La sociedad tradicional campesina, fundada el triángulo integrado agro-silvo-pastoril, desmonetarizada y despolitizada, usaba racionalmente los recursos
territoriales y era capaz de autorreproducirse sin modificar las relaciones sociales, sólidamente comunitarias. Era una sociedad inútil como medio de acumulación de capital precisamente porque dichas relaciones, ancladas en los usos y costumbres, no permitían que la economía llegara a ser una actividad independiente, separada de ella, y por consiguiente impedían que el derecho mercantil la gobernase. Era también una sociedad patriarcal y con iglesias, pero sin Estado. La sociedad campesina se desestabilizó al dejar de apoyarse en el autoabastecimiento y orientarse hacia la producción de excedentes comercializables. El desarrollismo introdujo la moneda, el salario, la maquinaria, los abonos sintéticos, los créditos, los impuestos y finalmente la industrialización. Y con ésta última, la despoblación y la extinción de conocimientos diversos, prácticas consuetudinarias, dialectos, folklore, gastronomía y de todo lo que formaba parte la cultura campesina. No obstante, a la ciudad no le ha ido mejor: la masificación, el individualismo, la explotación económica y el consumismo han sido las lacras de la degeneración de la sociedad  urbana, cada vez más artificial y burocratizada, horriblemente insolidaria y frustrante, insalubre y autoritaria. Por ello se han despertado reacciones, como la «okupación» por desertores de la urbe degradada de pueblos abandonados. Ante el agravamiento de los males urbanos se abre una perspectiva rural todavía nebulosa que ofrece espacios de experimentación comunal creativa donde pueden funcionar los principios libertarios. La búsqueda de territorios a salvo de la especulación desemboca en el descubrimiento de un mundo perdido donde se vivía austeramente pero con pocas constricciones y en simbiosis con el medio. Por eso, la vuelta al agro huyendo de metrópolis inhabitables es antes que nada un proceso de recuperación y aprendizaje.
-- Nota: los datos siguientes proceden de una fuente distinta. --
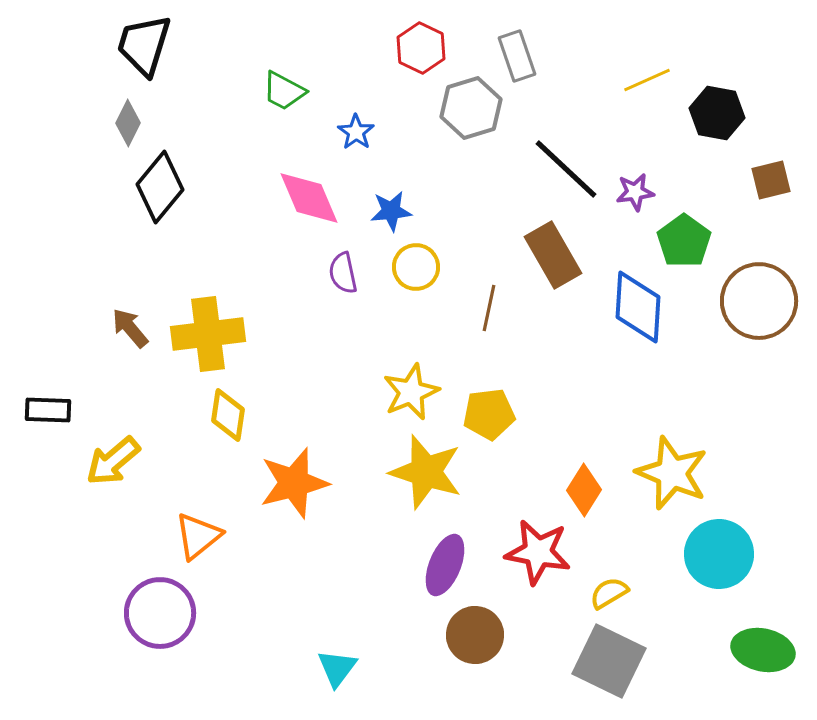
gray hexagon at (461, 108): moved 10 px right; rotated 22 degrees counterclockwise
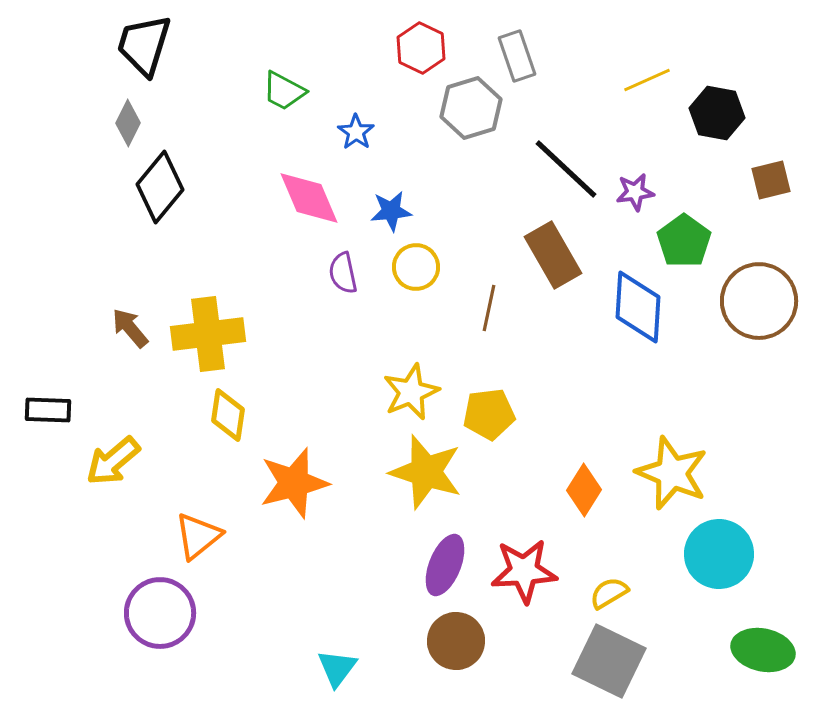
red star at (538, 552): moved 14 px left, 19 px down; rotated 14 degrees counterclockwise
brown circle at (475, 635): moved 19 px left, 6 px down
La construcción de una comunidad en el campo desde la mentalidad urbana, con escasos medios materiales, sin conocimientos suficientes y con la hostilidad de las autoridades (desde 1996 la ocupación de lugares deshabitados es delito) o la de los desconfiados lugareños, es enormemente difícil, y el entusiasmo que la alienta rara vez sobrepasa el par de estaciones. Aunque parezca contradictorio, los nuevos ocupantes no han de romper amarras con las urbes, bien para reclutar nuevos miembros, bien para sostenerse económicamente, pues el mundo sigue siendo enteramente capitalista. Esa ligazón es tan necesaria como
el aire, pues el territorio no sólo se ha de sostener a través de circuitos cortos, grupos de consumo o cooperativas, sino que se ha de defender del tsunami urbanizador y de sus infraestructuras. De igual modo los aglomerados urbanos han de desmantelarse. Y las masas que reocupen el territorio para vivir más libremente y protegerlo de la mercantilización serán masas originadas en las malditas conurbaciones; en definitiva, masas urbanas.